New Delhi- A team of researchers, including one of Indian-origin, has uncovered a potential mechanism in humans that explains how and why deep-sleep brain waves at night are able to regulate the body's sensitivity to insulin, which, in turn, improves blood sugar control the next day.
Researchers have known that a lack of quality sleep can increase a person's risk of diabetes. What has remained a mystery, however, is why.
Now, new findings from a team of sleep scientists at the University of California, Berkeley, are closer to an answer.
"Synchronised brain waves act like a finger that flicks the first domino to start an associated chain reaction from the brain, down to the heart, and then out to alter the body's regulation of blood sugar, " said Matthew Walker, a UC Berkeley professor of neuroscience and psychology and senior author of the new study.
In particular, the combination of two brain waves, called sleep spindles and slow waves, predict an increase in the body's sensitivity to insulin, which beneficially lowers blood glucose levels, Walker explained in the study published in the journal Cell Reports Medicine.
The researchers say this is an exciting advance because sleep is a modifiable lifestyle factor that could now be used as part of a therapeutic and painless adjunct treatment for those with high blood sugar or Type 2 diabetes.
"The results also show that these deep-sleep brain waves could be used as a sensitive marker of someone's next-day blood sugar levels, more so than traditional sleep metrics, " said Vyoma D. Shah, a researcher at Walker's Center for Human Sleep Science and co-author of the study.
The findings also suggest a novel, non-invasive tool -- deep-sleep brain waves -- for mapping and predicting someone's blood sugar control.
The researchers first examined sleep data in a group of 600 individuals.

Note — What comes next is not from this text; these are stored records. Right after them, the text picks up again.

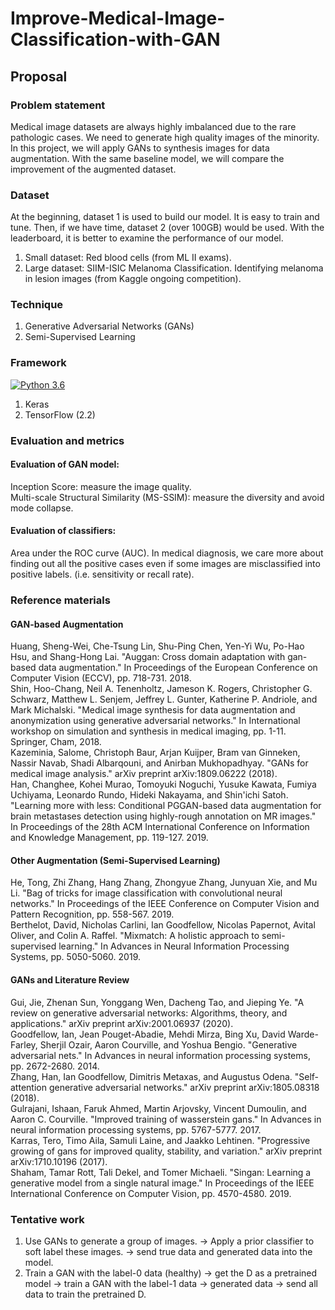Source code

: # Improve-Medical-Image-Classification-with-GAN
## Proposal
### Problem statement
Medical image datasets are always highly imbalanced due to the rare pathologic cases. We need to generate high quality images of the minority. In this project, we will apply GANs to synthesis images for data augmentation. With the same baseline model, we will compare the improvement of the augmented dataset.
### Dataset
At the beginning, dataset 1 is used to build our model. It is easy to train and tune. Then, if we have time, dataset 2 (over 100GB) would be used. With the leaderboard, it is better to examine the performance of our model.  
1) Small dataset: Red blood cells (from ML II exams).  
2) Large dataset: SIIM-ISIC Melanoma Classification. Identifying melanoma in lesion images (from Kaggle ongoing competition).  
### Technique
1) Generative Adversarial Networks (GANs)  
2) Semi-Supervised Learning
### Framework
[![Python 3.6](https://img.shields.io/badge/Python-3.7-blue.svg)](#)  
1) Keras
2) TensorFlow (2.2)
### Evaluation and metrics
#### Evaluation of GAN model: 
Inception Score: measure the image quality.  
Multi-scale Structural Similarity (MS-SSIM): measure the diversity and avoid mode collapse.  
#### Evaluation of classifiers: 
Area under the ROC curve (AUC). In medical diagnosis, we care more about finding out all the positive cases even if some images are misclassified into positive labels. (i.e. sensitivity or recall rate).  
### Reference materials
#### GAN-based Augmentation
Huang, Sheng-Wei, Che-Tsung Lin, Shu-Ping Chen, Yen-Yi Wu, Po-Hao Hsu, and Shang-Hong Lai. "Auggan: Cross domain adaptation with gan-based data augmentation." In Proceedings of the European Conference on Computer Vision (ECCV), pp. 718-731. 2018.  
Shin, Hoo-Chang, Neil A. Tenenholtz, Jameson K. Rogers, Christopher G. Schwarz, Matthew L. Senjem, Jeffrey L. Gunter, Katherine P. Andriole, and Mark Michalski. "Medical image synthesis for data augmentation and anonymization using generative adversarial networks." In International workshop on simulation and synthesis in medical imaging, pp. 1-11. Springer, Cham, 2018.  
Kazeminia, Salome, Christoph Baur, Arjan Kuijper, Bram van Ginneken, Nassir Navab, Shadi Albarqouni, and Anirban Mukhopadhyay. "GANs for medical image analysis." arXiv preprint arXiv:1809.06222 (2018).  
Han, Changhee, Kohei Murao, Tomoyuki Noguchi, Yusuke Kawata, Fumiya Uchiyama, Leonardo Rundo, Hideki Nakayama, and Shin'ichi Satoh. "Learning more with less: Conditional PGGAN-based data augmentation for brain metastases detection using highly-rough annotation on MR images." In Proceedings of the 28th ACM International Conference on Information and Knowledge Management, pp. 119-127. 2019.  
#### Other Augmentation (Semi-Supervised Learning)
He, Tong, Zhi Zhang, Hang Zhang, Zhongyue Zhang, Junyuan Xie, and Mu Li. "Bag of tricks for image classification with convolutional neural networks." In Proceedings of the IEEE Conference on Computer Vision and Pattern Recognition, pp. 558-567. 2019.  
Berthelot, David, Nicholas Carlini, Ian Goodfellow, Nicolas Papernot, Avital Oliver, and Colin A. Raffel. "Mixmatch: A holistic approach to semi-supervised learning." In Advances in Neural Information Processing Systems, pp. 5050-5060. 2019.  
#### GANs and Literature Review
Gui, Jie, Zhenan Sun, Yonggang Wen, Dacheng Tao, and Jieping Ye. "A review on generative adversarial networks: Algorithms, theory, and applications." arXiv preprint arXiv:2001.06937 (2020).  
Goodfellow, Ian, Jean Pouget-Abadie, Mehdi Mirza, Bing Xu, David Warde-Farley, Sherjil Ozair, Aaron Courville, and Yoshua Bengio. "Generative adversarial nets." In Advances in neural information processing systems, pp. 2672-2680. 2014.  
Zhang, Han, Ian Goodfellow, Dimitris Metaxas, and Augustus Odena. "Self-attention generative adversarial networks." arXiv preprint arXiv:1805.08318 (2018).  
Gulrajani, Ishaan, Faruk Ahmed, Martin Arjovsky, Vincent Dumoulin, and Aaron C. Courville. "Improved training of wasserstein gans." In Advances in neural information processing systems, pp. 5767-5777. 2017.  
Karras, Tero, Timo Aila, Samuli Laine, and Jaakko Lehtinen. "Progressive growing of gans for improved quality, stability, and variation." arXiv preprint arXiv:1710.10196 (2017).  
Shaham, Tamar Rott, Tali Dekel, and Tomer Michaeli. "Singan: Learning a generative model from a single natural image." In Proceedings of the IEEE International Conference on Computer Vision, pp. 4570-4580. 2019.  
### Tentative work
1) Use GANs to generate a group of images. -> Apply a prior classifier to soft label these images. -> send true data and generated data into the model.  
2) Train a GAN with the label-0 data (healthy) -> get the D as a pretrained model -> train a GAN with the label-1 data -> generated data -> send all data to train the pretrained D.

They found that this particular coupled set of deep-sleep brain waves predicted next-day glucose control, even after controlling for other factors such as age, gender and the duration and quality of sleep.
"This particular coupling of deep-sleep brain waves was more predictive of glucose than an individual's sleep duration or sleep efficiency, " said Raphael Vallat, a UC Berkeley postdoctoral fellow.
The researchers subsequently replicated the same effects by examining a separate group of 1, 900 participants.
The scientists said the research is particularly exciting given the potential clinical significance years down the line.
The prospect of new technologies that can safely alter brain waves during deep sleep, that this research has uncovered, may help people better manage their blood sugar, the researchers noted.